BEGIN

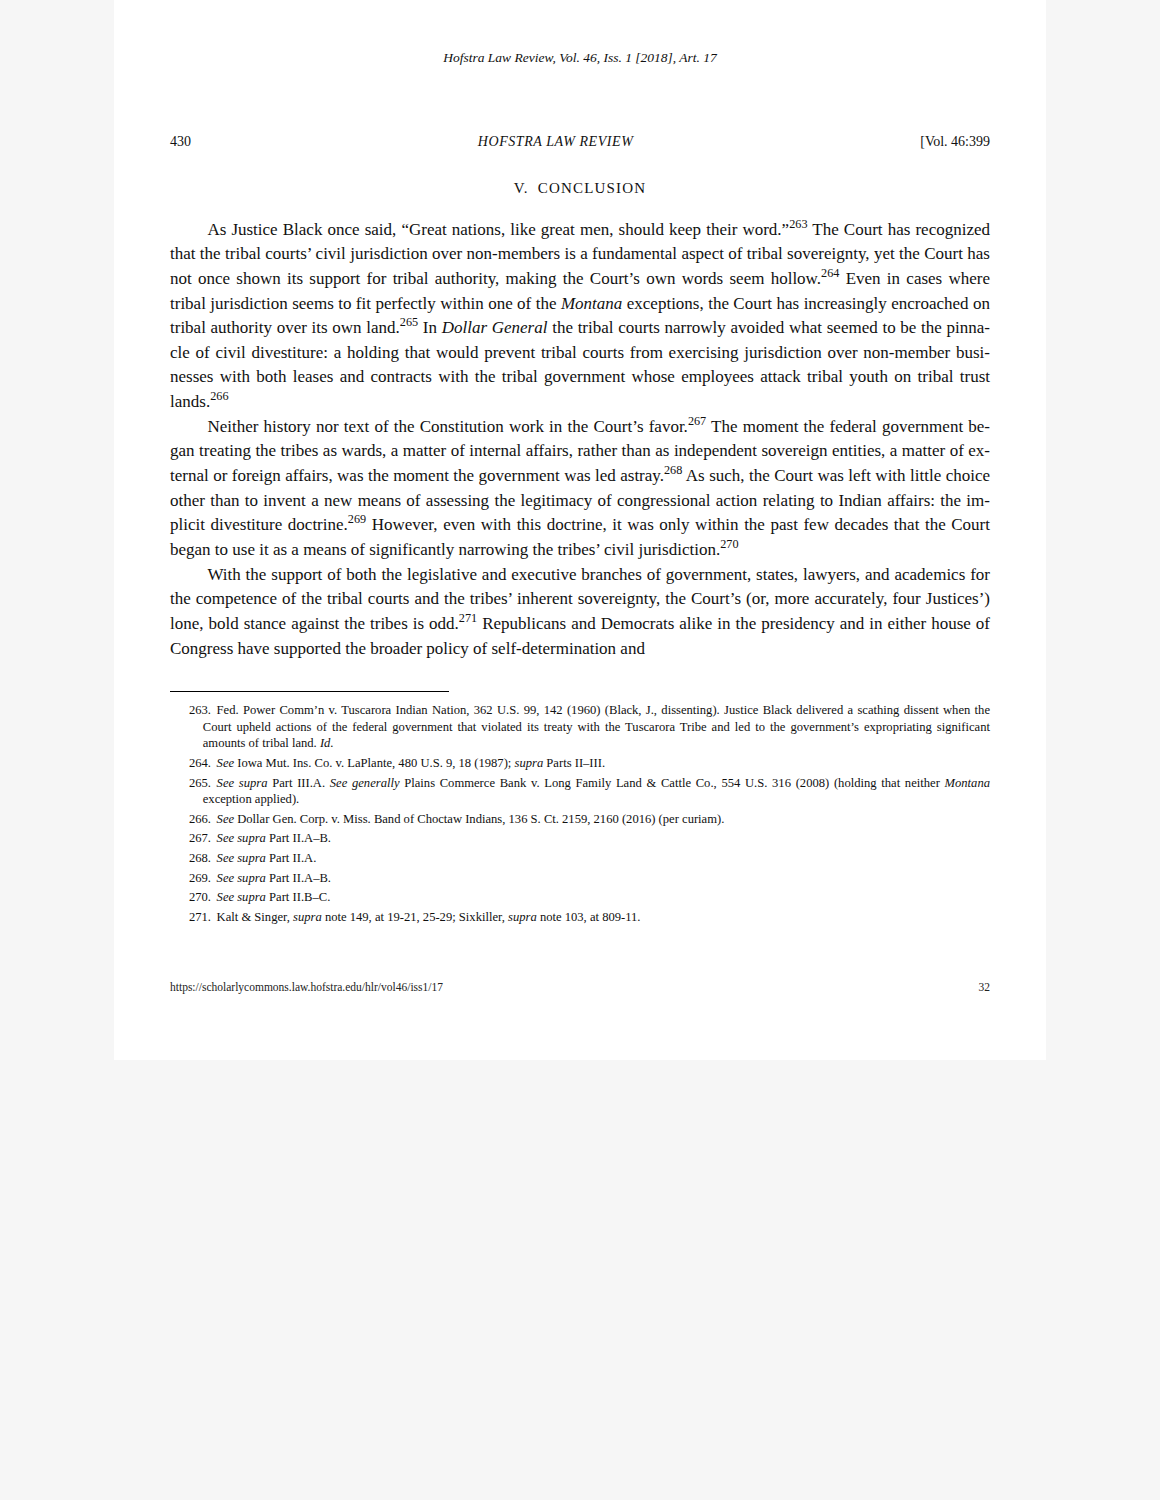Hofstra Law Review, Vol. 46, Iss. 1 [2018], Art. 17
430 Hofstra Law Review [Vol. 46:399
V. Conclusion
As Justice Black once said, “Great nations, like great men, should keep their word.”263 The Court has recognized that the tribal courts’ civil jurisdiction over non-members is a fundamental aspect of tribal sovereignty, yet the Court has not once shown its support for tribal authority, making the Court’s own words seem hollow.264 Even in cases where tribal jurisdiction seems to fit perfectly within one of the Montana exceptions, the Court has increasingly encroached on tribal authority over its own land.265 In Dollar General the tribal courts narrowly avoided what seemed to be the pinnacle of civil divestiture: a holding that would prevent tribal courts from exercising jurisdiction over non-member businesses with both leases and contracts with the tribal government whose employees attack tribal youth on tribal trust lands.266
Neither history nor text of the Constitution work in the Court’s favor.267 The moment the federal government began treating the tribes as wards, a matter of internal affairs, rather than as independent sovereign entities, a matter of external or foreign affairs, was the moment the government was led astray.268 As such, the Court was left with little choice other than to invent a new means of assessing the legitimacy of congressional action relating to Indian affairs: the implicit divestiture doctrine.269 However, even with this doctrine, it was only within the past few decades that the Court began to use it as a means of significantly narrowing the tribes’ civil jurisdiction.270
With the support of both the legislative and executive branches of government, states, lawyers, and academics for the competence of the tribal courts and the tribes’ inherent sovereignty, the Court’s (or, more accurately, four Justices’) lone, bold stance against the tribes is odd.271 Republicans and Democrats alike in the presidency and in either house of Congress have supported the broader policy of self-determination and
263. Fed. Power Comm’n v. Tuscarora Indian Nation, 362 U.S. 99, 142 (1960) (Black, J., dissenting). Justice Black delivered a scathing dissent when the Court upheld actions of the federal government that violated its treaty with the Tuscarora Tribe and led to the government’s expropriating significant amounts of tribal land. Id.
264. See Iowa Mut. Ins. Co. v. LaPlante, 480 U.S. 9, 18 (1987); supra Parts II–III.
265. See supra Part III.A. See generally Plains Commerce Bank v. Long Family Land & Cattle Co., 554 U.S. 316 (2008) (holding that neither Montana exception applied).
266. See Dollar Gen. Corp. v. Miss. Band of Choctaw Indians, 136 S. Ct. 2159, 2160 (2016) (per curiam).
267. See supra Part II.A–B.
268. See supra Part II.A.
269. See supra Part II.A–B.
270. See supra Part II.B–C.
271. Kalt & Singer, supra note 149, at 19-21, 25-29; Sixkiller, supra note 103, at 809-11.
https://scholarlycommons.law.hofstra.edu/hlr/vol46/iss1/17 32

END

## Exercise
The required output is the stretch of entries above from the line containing "430 Hofstra Law Review [Vol. 46:399" through the line containing "As Justice Black", reproduced exactly.

## Output
430 Hofstra Law Review [Vol. 46:399
V. Conclusion
As Justice Black once said, “Great nations, like great men, should keep their word.”263 The Court has recognized that the tribal courts’ civil jurisdiction over non-members is a fundamental aspect of tribal sovereignty, yet the Court has not once shown its support for tribal authority, making the Court’s own words seem hollow.264 Even in cases where tribal jurisdiction seems to fit perfectly within one of the Montana exceptions, the Court has increasingly encroached on tribal authority over its own land.265 In Dollar General the tribal courts narrowly avoided what seemed to be the pinnacle of civil divestiture: a holding that would prevent tribal courts from exercising jurisdiction over non-member businesses with both leases and contracts with the tribal government whose employees attack tribal youth on tribal trust lands.266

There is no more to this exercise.